When they got back to the car, Betsy and her sister locked eyes as she climbed into the back seat.
“Are you okay?” Louisa asked. She had the look of a feral cat, mangy and lost.
“Not really.” Betsy lay down on the back seat, Peanut Butter licking her forehead. “But we might as well find a place to stay the night.”
CHAPTER TWENTY-EIGHTVirgie
1965
The very first person that Virgie called after discovering the connection between Charlie and Melody Fleming was India Knight. Though she hadn’t known the British expatriate very long, Virgie trusted her. They went for a brisk walk to Fuller Street Beach the following morning, and Virgie admitted everything that happened with Charlie. She told India about the reporter, the threat to Charlie’s campaign, and what she feared this meant for her marriage.

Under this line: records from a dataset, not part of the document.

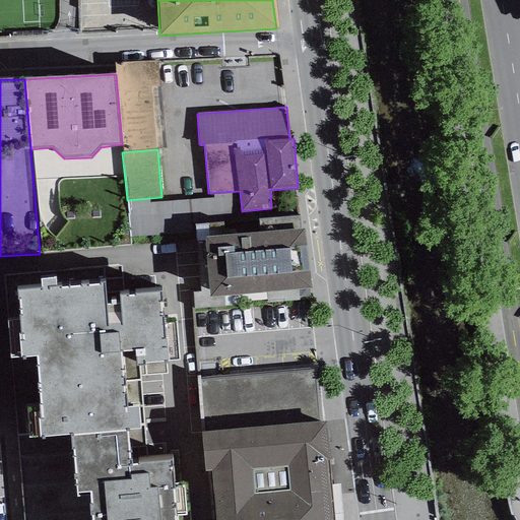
[(307,229),(204,237),(209,297),(312,288),(307,229)]
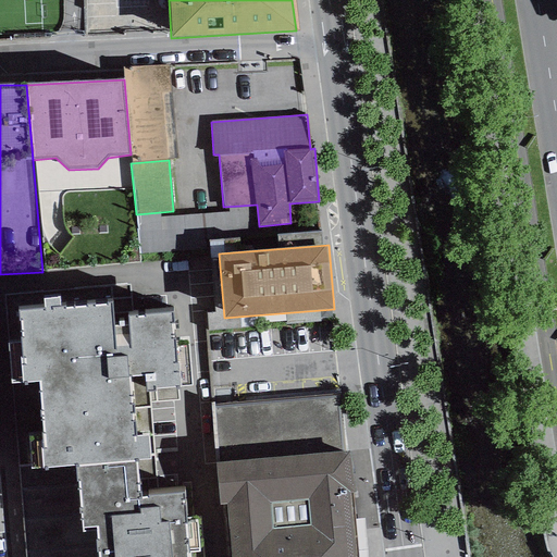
[(58,288),(3,294),(19,471),(137,461),(150,460),(148,435),(135,436),(131,376),(144,375),(145,388),(193,384),(189,345),(175,346),(172,311),(126,316),(127,326),(113,327),(111,294),(59,298),(58,288)]
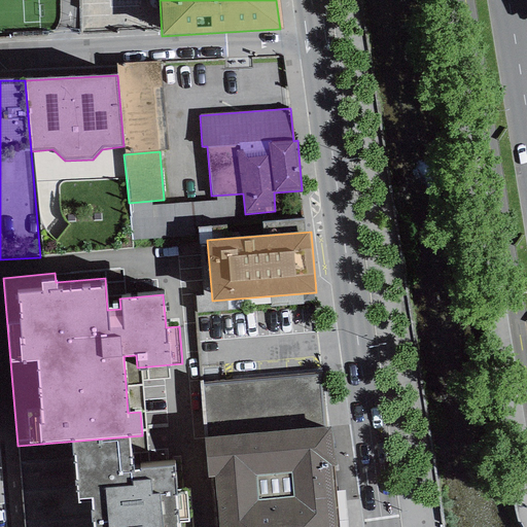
[(200,384),(204,440),(322,428),(316,375),(200,384)]
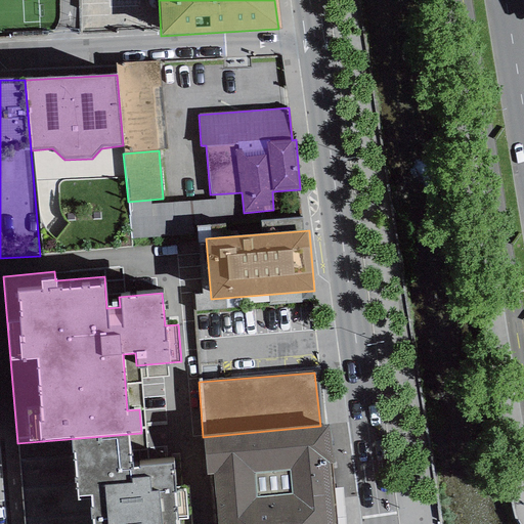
[(320,426),(203,437),(206,475),(213,475),(217,523),(336,523),(330,464),(333,464),(330,425),(320,426)]
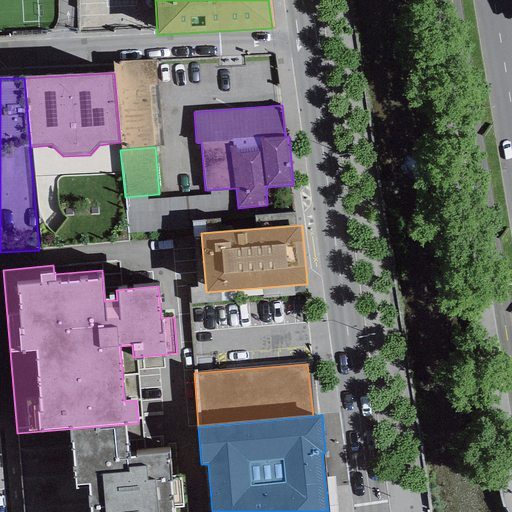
[(128,457),(126,424),(17,433),(23,511),(186,511),(183,475),(171,476),(170,454),(128,457)]
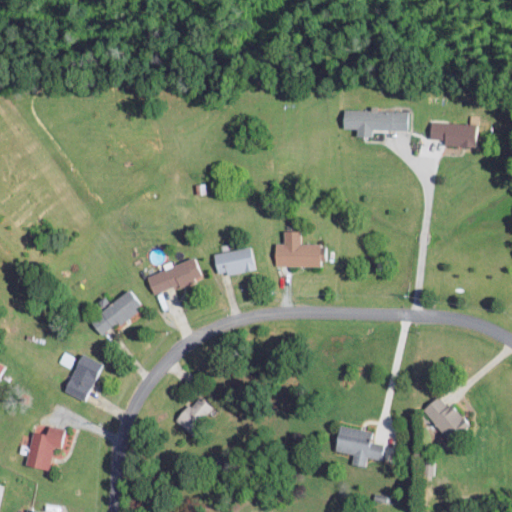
[(406,130),(406,111),(375,110),(375,109),(341,108),(341,128),(355,128),(355,136),(371,136),(371,129),(406,130)]
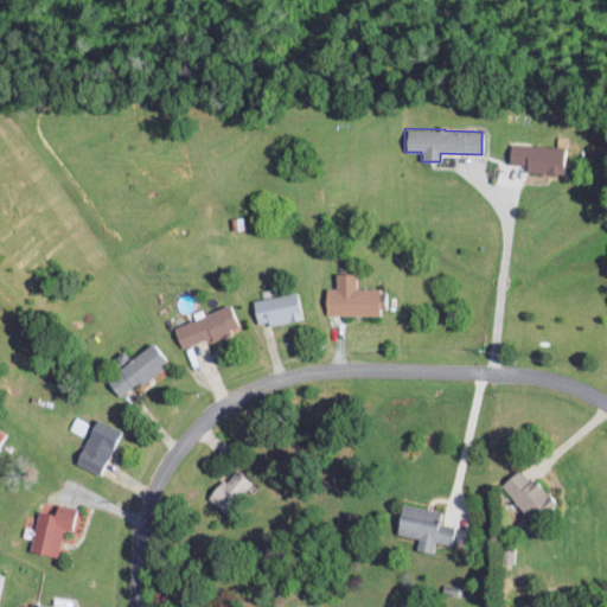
[(510,142),(509,163),(525,165),(524,171),(560,174),(563,136),(557,135),(556,147),(510,142)]
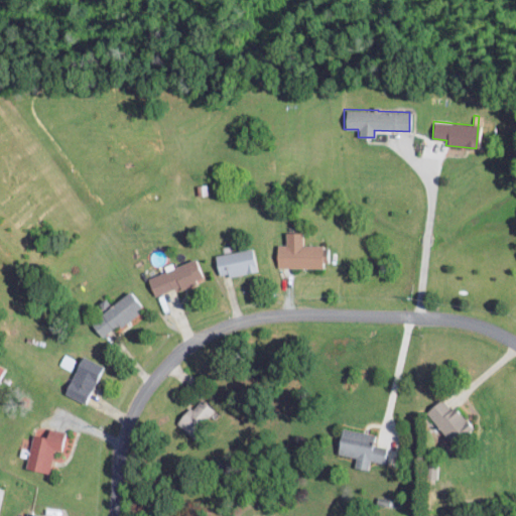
[(320,266),(319,244),(301,245),(300,233),(284,233),(284,244),(275,244),(276,267),(320,266)]
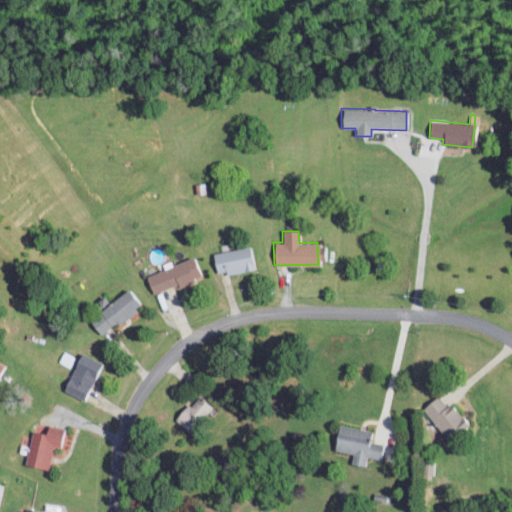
[(215,273),(252,269),(249,247),(213,251),(215,273)]
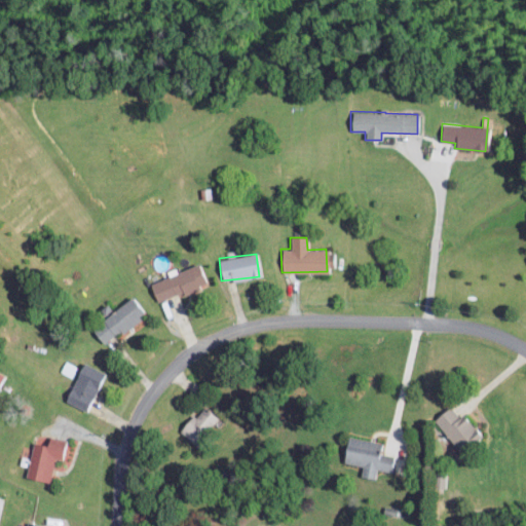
[(149,282),(156,300),(182,291),(183,292),(205,285),(198,264),(149,282)]
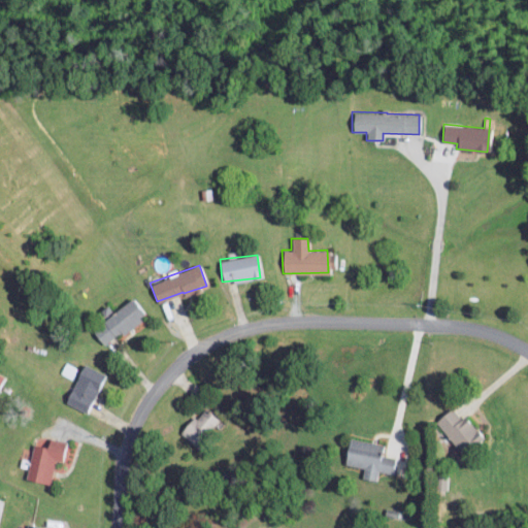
[(144,314),(131,298),(92,329),(104,345),(144,314)]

They sat on the splintered bench at the beach, an open view of the lighthouse. India turned to her. “Of course I’ll help. What do you need?”
Virgie peppered her with questions, but one counted most. She remembered the dinner party with the Knights, when India’s husband had dangled “additional property on Nantucket” as an incentive for him to earmark funds for the missile program. “Can you find out if your husband had anything to do with giving Charlie this house on Nantucket?”
India knew that Russell had friends with homes on Nantucket, but she didn’t think he’d purchased one for Charlie. “If it’s a shell company that bought it, it will be hard for me to track.” She also seemed wary of looking too closely into her husband’s business dealings.